Live demo to highlight MAM integration to Vū Digital for automatic metadata extraction and analysis
Las Vegas, NV (April 11, 2016) – Vizrt and Vū Digital are partnering to provide powerful automated tools to enrich metadata to assets in the Viz One media asset management (MAM) system.
Vizrt will demonstrate the integration between Viz One and Vū Digital at the National Association of Broadcasters 2016 annual show here next week, the world’s largest event focused on the intersection of technology, media and entertainment.
Both companies will showcase the technology solution at the week-long industry conference, which begins on April 18 and is expected to attract over 103,000 media and entertainment professionals and feature over 1,700 companies showcasing new technologies that are driving the future of digital media and entertainment.
Vizrt and Vū Digital hope to capitalize on the desire by media companies to create more content and more revenue from the same media. Using assets enriched with metadata helps users find, edit, approve and publish content more easily and quickly and also enables building automated workflows. The efficiency is achieved with the combination of Vizrt’s MAM and Vū Digital.
“Metadata has never been more important for broadcasters to enrich their media assets. As broadcasters look to increase their automated workflows its importance will continue to increase.” said Ximena Araneda, Executive Vice President of Video Workflows for Vizrt. “For the same reason, metadata has also become increasingly important for most of our products as the ability to reuse it saves time in production steps and enables us to automate many of the steps.”
Automatically extracting metadata from video
Vū Digital is a video meta-tagging solution that utilizes computer vision algorithms, distributed computation and cloud-based computer processing to analyze videos. This is done by identifying its contents – objects, faces, brands and logos – and by translating on-screen text and creating an audio transcript from the video. All of this information is converted into invaluable, time-stamped metadata transforming digital collections into indexable and searchable assets.

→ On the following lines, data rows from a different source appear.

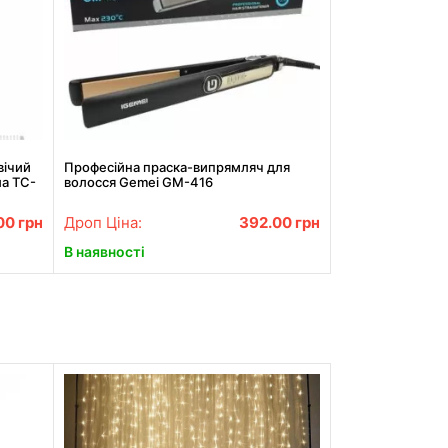
вічий
Професійна праска-випрямляч для
ла TC-
волосся Gemei GM-416
00
грн
Дроп Ціна:
392.00
грн
В наявності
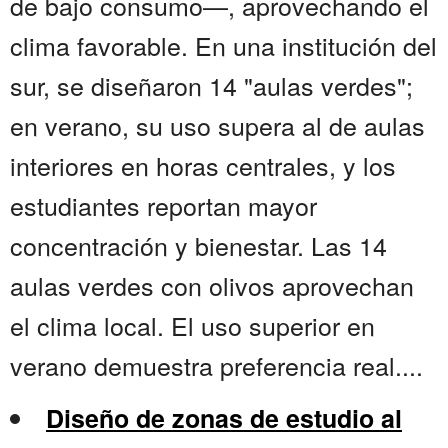
de bajo consumo—, aprovechando el
clima favorable. En una institución del
sur, se diseñaron 14 "aulas verdes";
en verano, su uso supera al de aulas
interiores en horas centrales, y los
estudiantes reportan mayor
concentración y bienestar. Las 14
aulas verdes con olivos aprovechan
el clima local. El uso superior en
verano demuestra preferencia real....
Diseño de zonas de estudio al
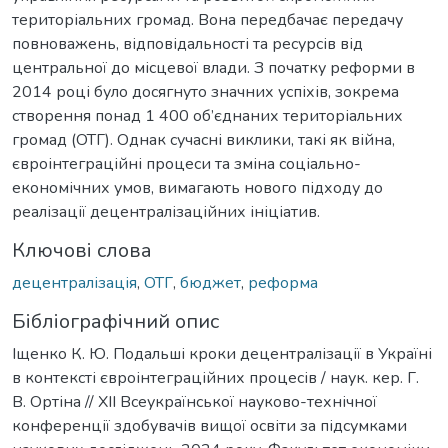
територіальних громад. Вона передбачає передачу
повноважень, відповідальності та ресурсів від
центральної до місцевої влади. З початку реформи в
2014 році було досягнуто значних успіхів, зокрема
створення понад 1 400 об’єднаних територіальних
громад (ОТГ). Однак сучасні виклики, такі як війна,
євроінтеграційні процеси та зміна соціально-
економічних умов, вимагають нового підходу до
реалізації децентралізаційних ініціатив.
Ключові слова
децентралізація
,
ОТГ
,
бюджет
,
реформа
Бібліографічний опис
Іщенко К. Ю. Подальші кроки децентралізації в Україні
в контексті євроінтеграційних процесів / наук. кер. Г.
В. Ортіна // ХІІ Всеукраїнської науково-технічної
конференції здобувачів вищої освіти за підсумками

The end result is data that can be automatically imported and connected to the assets in Viz One. Vū Digital now powers Viz One’s search tool with the addition of time-stamped metadata. Vū eliminates the need to manually tag video content, which enables Viz One users to quickly search and discover, measure and manage their video assets. For example, with Vū’s logo detection, users can quickly quantify the time a logo appeared throughout a video.
Vū Digital was able to easily integrate with Viz One in just a few days using the powerful REST API’s available for the MAM system. “We believe that Vū’s granular metadata will become the expectation and not the exception as far as video metadata is concerned,” said Wade Smith, vice president of Operations for Vū Digital.
About Vizrt
Vizrt provides real-time 3D graphics, studio automation, sports analysis and asset management tools for the media and entertainment industry. This includes interactive and virtual solutions, animations, maps, weather, video editing, compositing, and playout tools. Vizrt has customers in more than 100 countries worldwide, including CNN, CBS, Fox, BBC, BSkyB, Al Jazeera, NDR, ITN, ZDF, Star TV, Network 18, TV Today, CCTV, NHK and the list keeps growing. Vizrt has nearly 600 employees and operates in 40 offices worldwide. Vizrt is a privately owned company by Nordic Capital Fund VIII.
About Vū Digital
Vū Digital, LLC was formed in 2013 as a technology company committed to delivering new and innovative solutions for digital content. Vū’s Video-to-Data (V2D) product converts video to data using face recognition, object recognition, brand recognition, music identification, and automated speech recognition. Vū’s algorithms and the use of an advanced architecture for distributing jobs for processing are patent pending and are one-of-a-kind in the marketplace. The core technology includes splitting a video into two components, audio and video frames. Both components are then processed using ASR, text extraction from images, facial recognition and image recognition. The output is metadata that includes timestamped references to individual frames. With this technological approach, video classification/clustering, search engine indexing, and personalization for content, including targeted advertising are possible.